IMO Practice Test — Areas Related to Circles
6 Questions • 15 min • Olympiad level
15:00
Question 1 of 6
medium
A square is inscribed perfectly inside a circle of radius $r$. Find the total area of the region left inside the circle outside the square.
$\pi r^2 - r^2$
$\pi r^2 - 2r^2$
$2r^2 - \pi r^2$
$\pi r^2 - 4r^2$
Explanation: Diagonal of square is $2r$. Area of square = $\frac{1}{2} \cdot d^2 = \frac{1}{2} \cdot 4r^2 = 2r^2$. Shaded area = $\pi r^2 - 2r^2$.
Question 2 of 6
medium
Three identical coins of radius 7 cm each are placed flat on a table so that they touch each other. Find the area of the tiny trapped gap space between them. ($\sqrt{3}=1.73$, $\pi=22/7$).
7.84 sq. cm
1.45 sq. cm
3.43 sq. cm
5.21 sq. cm
Explanation: Connecting centers forms an equilateral triangle of side 14. Area triangle minus 3 sectors ($3 \cdot 60^\circ = 180^\circ$ semicircle) = $84.77 - 81.34 = 3.43$.
Question 3 of 6
medium
The short hour hand of a massive tower clock is 6 cm long and the minute hand is 10 cm long.

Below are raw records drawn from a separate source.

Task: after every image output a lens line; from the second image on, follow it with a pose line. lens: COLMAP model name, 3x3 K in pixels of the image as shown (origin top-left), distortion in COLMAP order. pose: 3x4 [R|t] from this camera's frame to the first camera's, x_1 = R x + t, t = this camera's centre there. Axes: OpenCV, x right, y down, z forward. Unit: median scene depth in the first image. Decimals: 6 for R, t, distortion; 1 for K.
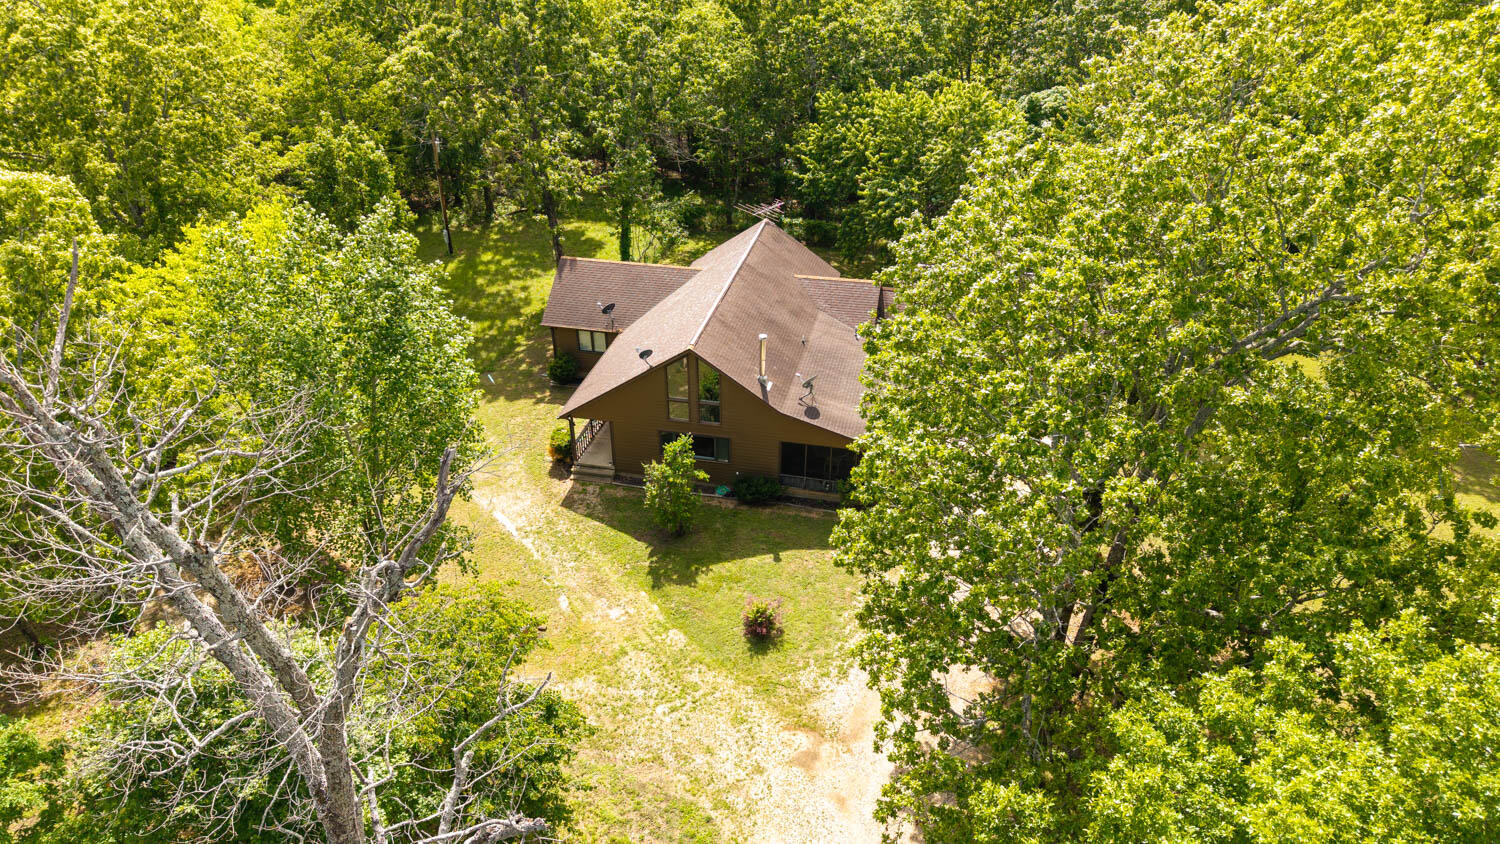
lens RADIAL K [[944.7, 0, 750.0], [0, 944.7, 422.0], [0, 0, 1]] dist [0.082772, -0.178315]
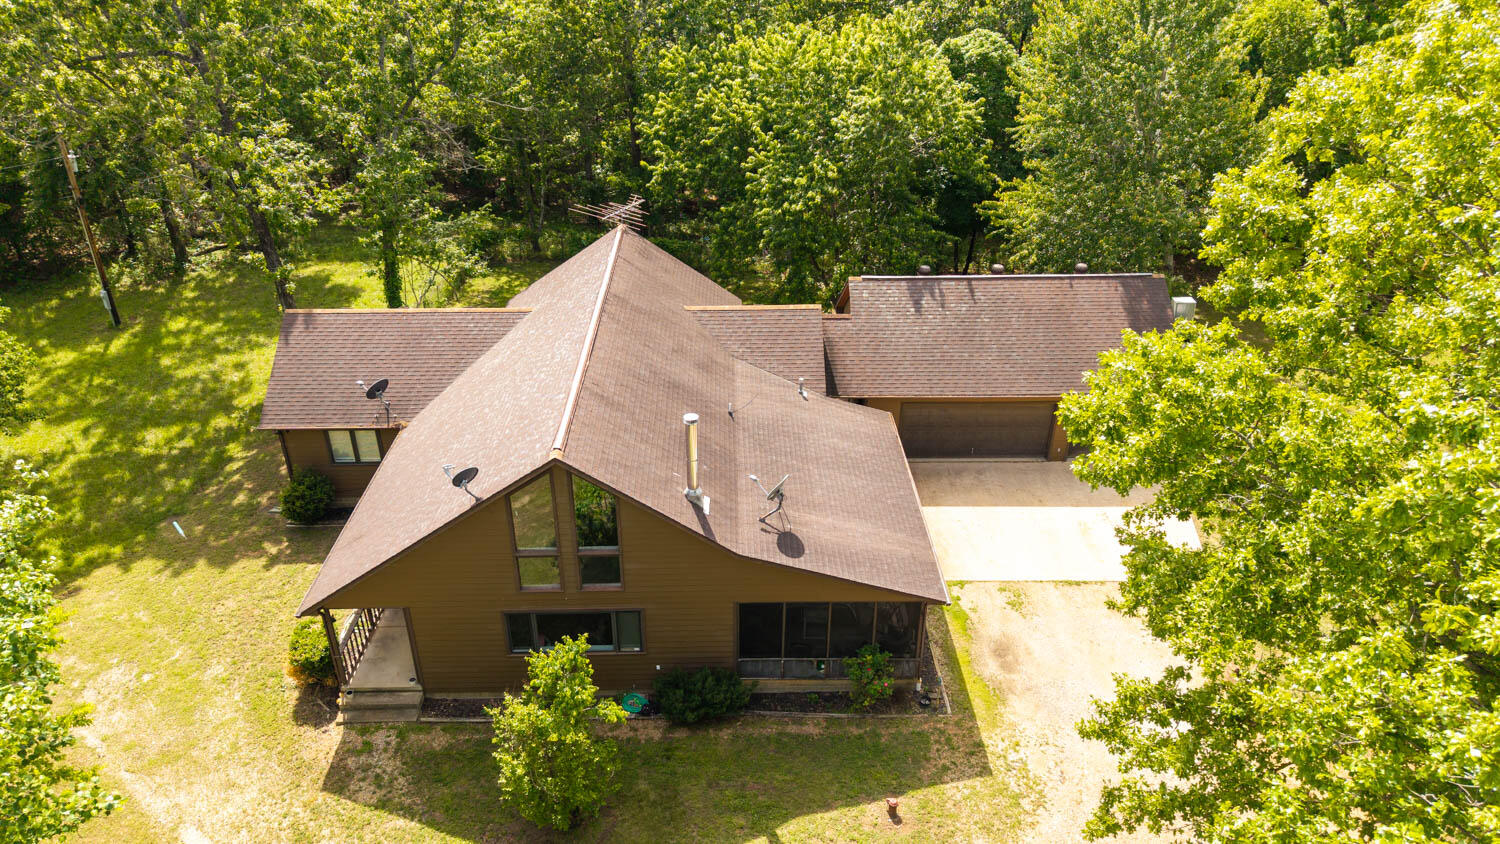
lens RADIAL K [[944.7, 0, 750.0], [0, 944.7, 422.0], [0, 0, 1]] dist [0.082772, -0.178315]
pose [[0.969830, -0.112196, 0.216428, -0.048108], [0.120601, 0.992361, -0.025984, -0.048701], [-0.211859, 0.051301, 0.975953, 0.325072]]
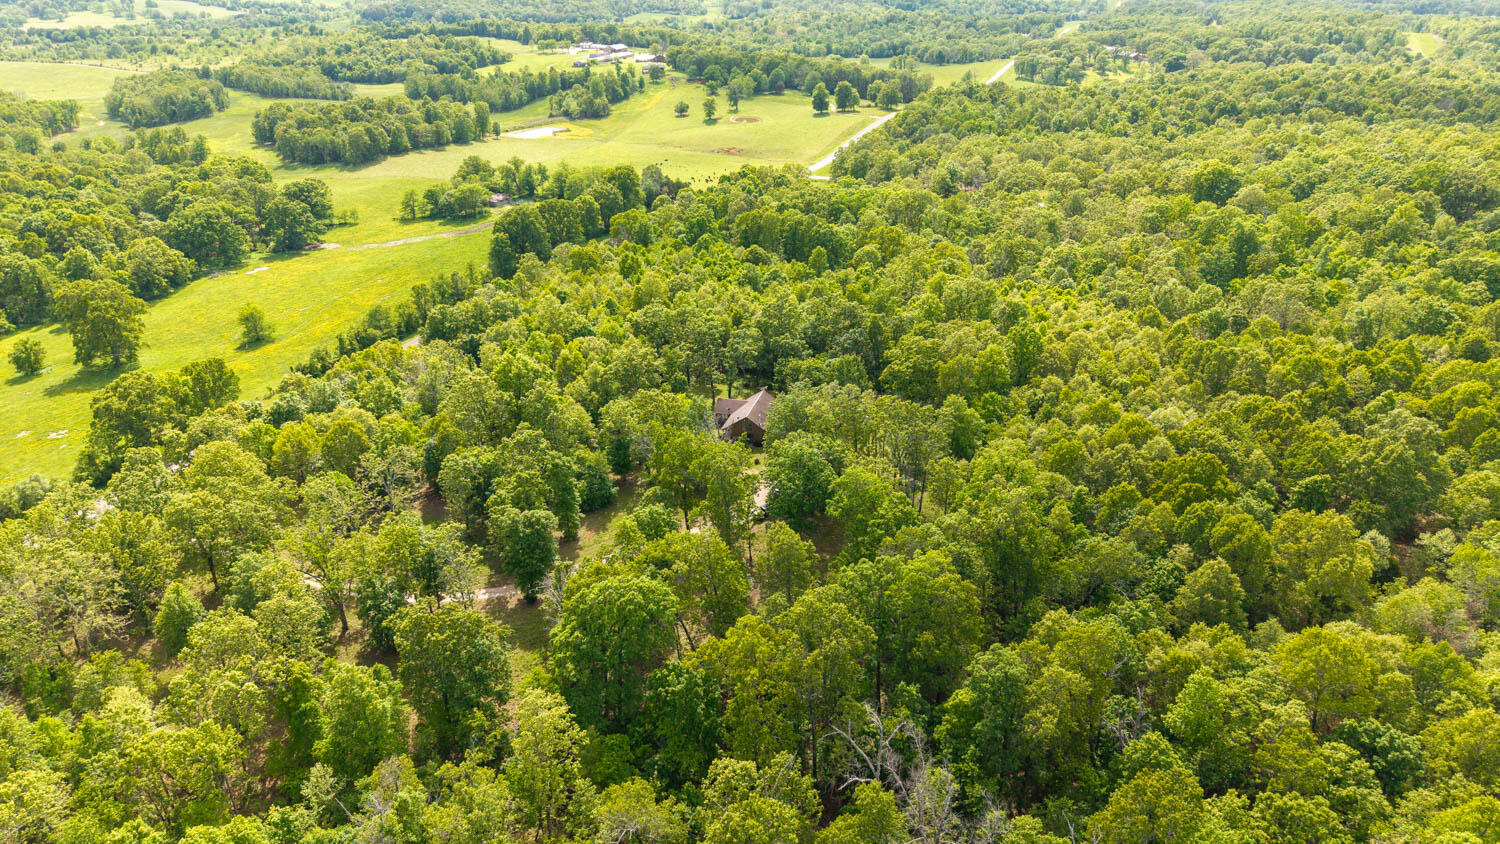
lens RADIAL K [[944.7, 0, 750.0], [0, 944.7, 422.0], [0, 0, 1]] dist [0.082772, -0.178315]
pose [[0.998474, 0.016947, -0.052566, 0.175356], [-0.022272, 0.994492, -0.102423, 0.361256], [0.050541, 0.103437, 0.993351, -3.126435]]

Find the sum of distances covered by their tips in 24 hours.
$416\pi$ cm
$496\pi$ cm
$504\pi$ cm
$240\pi$ cm
Explanation: Hour hand completes 2 turns: $2 \cdot (2\pi \cdot 6) = 24\pi$. Minute hand completes 24 turns: $24 \cdot (2\pi \cdot 10) = 480\pi$. Sum = $504\pi$.
Question 4 of 6
medium
A wire is bent into the shape of an equilateral triangle enclosing an area of $121\sqrt{3}$ sq. cm. If the same wire is unbent and re-bent into a perfect circle, find the area of the circle.
154 sq. cm
346.5 sq. cm
616 sq. cm
246.4 sq. cm
Explanation: Triangle area = $\frac{\sqrt{3}}{4}s^2 = 121\sqrt{3} \implies s=22$. Perimeter = 66. Circle perimeter $2\pi r = 66 \implies r = 10.5$. Area = $\pi r^2 = 346.5$.
Question 5 of 6
medium
Four equal-sized circular running tracks are designed inside a square park of side 28 meters such that each circle touches two other circles. Find the area of the leftover central space.
168 sq. cm
42 sq. cm
84 sq. cm
126 sq. cm
Explanation: Park area = $28^2 = 784$. The 4 circles each have radius 7 m. Total area of 4 circles = $4 \cdot (22/7) \cdot 7^2 = 616$. Leftover area = $784 - 616 = 168$.
Question 6 of 6
medium
A chord of a circle of radius 12 cm subtends an angle of 120 degrees at the center. Find the area of the corresponding minor segment. ($\pi=3.14$, $\sqrt{3}=1.73$).
88.44 sq. cm
62.28 sq. cm
150.72 sq. cm
44.22 sq. cm
Explanation: Sector = $(120/360) \cdot 3.14 \cdot 144 = 150.72$. Triangle = $\frac{1}{2}r^2\sin(120^\circ) = \frac{1}{2} \cdot 144 \cdot \frac{\sqrt{3}}{2} = 36 \cdot 1.73 = 62.28$. Segment = $150.72 - 62.28 = 88.44$.